Instantly, Aitan stood ramrod straight. "Yes. Of course."

Father looked at him disapprovingly for a moment. "Remember, you are my blood. You are the one who commands respect."

Aitan tried his best to look fierce, a man whom people bowed to, and not a boy who was scared of his own father. Judging by Fiacre's expression, he wasn't doing very well. "Benwick!" he barked suddenly, and Aitan startled as the manservant appeared. "Escort my son to his quarters and get him fitted with fine clothing. We will see how he fares at the social gathering tonight."

Hang on, WHAT? "Social gathering?" he inquired, his voice a squeak. He cleared his throat. "But I'm not of age yet!"

"It has been eight years since Katalin reached age," continued Father, somehow both addressing him and ignoring him at the same time. "It's time a Synn Son finally proved himself at a gala. Alodia has high hopes. However," He looked straight at Aitan, those unnerving pale cold eyes piercing through him like icicles—"We shall see."

With that ominous sentence hanging in the air, Father turned and strode off, vanishing into the darkness.

Aitan turned to Benwick. The manservant was a man of many talents, including grace under pressure, the ability to appear seemingly out of nowhere, and an uncanny knack for being everywhere at once. Benwick bowed. "Shall we, sir?"

"Right, of course." Aitan made his way down the halls with Benwick following, navigating the shadowy corridors with practiced ease. Now that Fiacre's presence wasn't chilling the air, Aitan felt a bit more confident, his stride long and purposeful. "Benwick, do you know why I've been told to attend the gala? I'm not yet twenty."

Benwick cast him an apologetic smile. "I'm afraid I do not know, sir. The Mistress Synn requested it."

"Mistress...? Oh, you mean Mother." Alodia Synn was every bit as cold as her husband, if not more. Aitan honestly doubted that she had "high hopes" for his first social gathering. "Could you..." He hated how weak he sounded. Synns don't ask for help. "I mean... Never mind. Let's be on our way, then."

Even though it was likely nothing, Aitan still felt fear clenching his heart in an iron fist as he prepared for the gathering. What were his parents planning?


I have no idea why I started this. I was just playing around with the name "Aidan" (my third-favorite male name) (1. Jack, 2. Simon) and "Aitan" stuck out. A quick Google later, a story about a boy born to a family of fighters popped into my head like that and the Synns were created.

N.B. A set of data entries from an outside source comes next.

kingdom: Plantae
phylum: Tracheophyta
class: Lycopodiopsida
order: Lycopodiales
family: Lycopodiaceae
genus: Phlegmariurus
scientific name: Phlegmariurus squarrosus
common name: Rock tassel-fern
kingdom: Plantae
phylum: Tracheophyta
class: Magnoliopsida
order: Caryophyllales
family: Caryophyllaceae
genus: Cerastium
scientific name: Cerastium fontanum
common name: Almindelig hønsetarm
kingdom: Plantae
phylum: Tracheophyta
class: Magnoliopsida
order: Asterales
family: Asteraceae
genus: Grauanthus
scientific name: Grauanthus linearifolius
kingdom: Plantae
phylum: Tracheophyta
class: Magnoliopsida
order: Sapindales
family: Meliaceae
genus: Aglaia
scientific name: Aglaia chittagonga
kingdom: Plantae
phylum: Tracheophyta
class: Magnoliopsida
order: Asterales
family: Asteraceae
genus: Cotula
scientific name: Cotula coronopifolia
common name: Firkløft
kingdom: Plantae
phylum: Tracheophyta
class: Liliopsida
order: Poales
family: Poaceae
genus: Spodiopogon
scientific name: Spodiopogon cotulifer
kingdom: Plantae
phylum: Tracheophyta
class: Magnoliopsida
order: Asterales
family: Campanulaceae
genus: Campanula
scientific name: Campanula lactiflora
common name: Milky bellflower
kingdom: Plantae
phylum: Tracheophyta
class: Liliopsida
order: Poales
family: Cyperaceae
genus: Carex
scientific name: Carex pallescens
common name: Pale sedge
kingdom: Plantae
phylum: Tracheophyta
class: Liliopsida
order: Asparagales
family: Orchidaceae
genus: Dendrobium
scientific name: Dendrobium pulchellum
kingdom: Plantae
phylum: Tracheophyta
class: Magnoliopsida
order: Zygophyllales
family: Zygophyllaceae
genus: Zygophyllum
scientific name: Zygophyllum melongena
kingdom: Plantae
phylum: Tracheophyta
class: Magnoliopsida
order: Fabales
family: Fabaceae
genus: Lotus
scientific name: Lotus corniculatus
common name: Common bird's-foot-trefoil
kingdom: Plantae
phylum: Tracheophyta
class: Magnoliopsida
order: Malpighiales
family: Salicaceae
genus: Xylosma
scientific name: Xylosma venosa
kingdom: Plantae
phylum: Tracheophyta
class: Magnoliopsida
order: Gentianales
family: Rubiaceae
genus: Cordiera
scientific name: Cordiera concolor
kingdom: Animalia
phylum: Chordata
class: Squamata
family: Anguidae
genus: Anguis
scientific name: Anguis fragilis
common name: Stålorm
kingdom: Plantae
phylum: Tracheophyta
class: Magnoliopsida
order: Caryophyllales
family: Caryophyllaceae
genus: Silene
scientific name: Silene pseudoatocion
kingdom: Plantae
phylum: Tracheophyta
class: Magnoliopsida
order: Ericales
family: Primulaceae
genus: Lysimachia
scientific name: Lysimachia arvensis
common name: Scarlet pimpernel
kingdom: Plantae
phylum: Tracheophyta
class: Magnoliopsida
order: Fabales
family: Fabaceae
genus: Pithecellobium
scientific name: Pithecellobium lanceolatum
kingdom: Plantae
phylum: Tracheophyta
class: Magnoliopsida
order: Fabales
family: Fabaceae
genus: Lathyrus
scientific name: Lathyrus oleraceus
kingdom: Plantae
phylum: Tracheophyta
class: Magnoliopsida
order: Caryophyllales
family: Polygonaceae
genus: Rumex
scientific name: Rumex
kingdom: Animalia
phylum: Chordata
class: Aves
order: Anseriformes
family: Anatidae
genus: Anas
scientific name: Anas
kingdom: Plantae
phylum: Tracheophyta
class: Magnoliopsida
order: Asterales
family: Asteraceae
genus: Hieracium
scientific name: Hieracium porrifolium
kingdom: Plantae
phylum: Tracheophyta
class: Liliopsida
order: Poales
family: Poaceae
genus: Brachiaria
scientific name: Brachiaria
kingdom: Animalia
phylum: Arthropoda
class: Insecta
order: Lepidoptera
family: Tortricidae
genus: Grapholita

Sidenote, Cordelia isn't as outlandishly fantasyish as the other names, but it's my favorite female name (got it from King Lear, Shakespeare is the best), so there. Sidesidenote, "rich" is a slang term in Nov'Arliennes among the nobility, meaning... well, meaning what you expect it to mean. It can be used to describe pretty much anything, from a smile to a cookie to a door. I'm weird, don't listen to me

I hope your day isn't completely terrible :) ~airjack

PS The title is the Sins and Scandals of Nov'Arliennes. Just sayin'.